Problem to solve: The records below are to be repeated exactly, and their pictures left out.
──────── Dataset records ────────
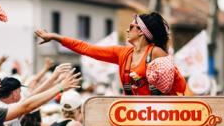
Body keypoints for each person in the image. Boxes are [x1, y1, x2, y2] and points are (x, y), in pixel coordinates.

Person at [35, 12, 187, 96]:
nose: (127, 30)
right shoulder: (122, 54)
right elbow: (87, 49)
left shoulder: (156, 53)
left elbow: (180, 85)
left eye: (131, 26)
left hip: (160, 116)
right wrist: (56, 37)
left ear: (141, 31)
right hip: (135, 116)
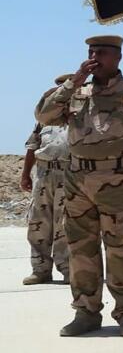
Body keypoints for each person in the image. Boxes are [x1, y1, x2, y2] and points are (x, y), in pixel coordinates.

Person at [35, 36, 123, 337]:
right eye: (91, 52)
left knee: (120, 248)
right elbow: (43, 115)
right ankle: (86, 312)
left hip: (116, 180)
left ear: (118, 57)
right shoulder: (76, 90)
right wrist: (72, 82)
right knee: (81, 249)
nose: (95, 57)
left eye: (102, 52)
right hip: (77, 180)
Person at [20, 75, 73, 285]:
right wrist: (25, 175)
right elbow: (32, 147)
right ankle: (40, 269)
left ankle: (69, 269)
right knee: (38, 222)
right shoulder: (44, 119)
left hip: (69, 174)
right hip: (43, 174)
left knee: (66, 224)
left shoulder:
────────
Exercise solution:
Body keypoints for each person in the image. Boxes are [x1, y1, x2, y2] and points are (x, y), in pixel coordinates.

Person at [35, 12, 187, 96]:
nose: (127, 30)
right shoulder: (122, 54)
right elbow: (87, 49)
left shoulder: (156, 53)
left elbow: (180, 85)
left eye: (131, 26)
left hip: (160, 116)
right wrist: (56, 37)
left ear: (141, 31)
right hip: (135, 116)
Body keypoints for each person in the image. Boxes are [x1, y1, x2, y2] and points are (x, y), in pixel coordinates.

Person at [35, 36, 123, 337]:
right eye: (91, 52)
left knee: (120, 248)
right elbow: (43, 115)
right ankle: (86, 312)
left hip: (116, 180)
left ear: (118, 57)
right shoulder: (76, 90)
right wrist: (72, 82)
right knee: (81, 249)
nose: (95, 57)
left eye: (102, 52)
right hip: (77, 180)
Person at [20, 75, 73, 285]:
right wrist: (25, 175)
right elbow: (32, 147)
right ankle: (40, 269)
left ankle: (69, 269)
right knee: (38, 222)
right shoulder: (44, 119)
left hip: (69, 174)
right hip: (43, 174)
left knee: (66, 224)
left shoulder:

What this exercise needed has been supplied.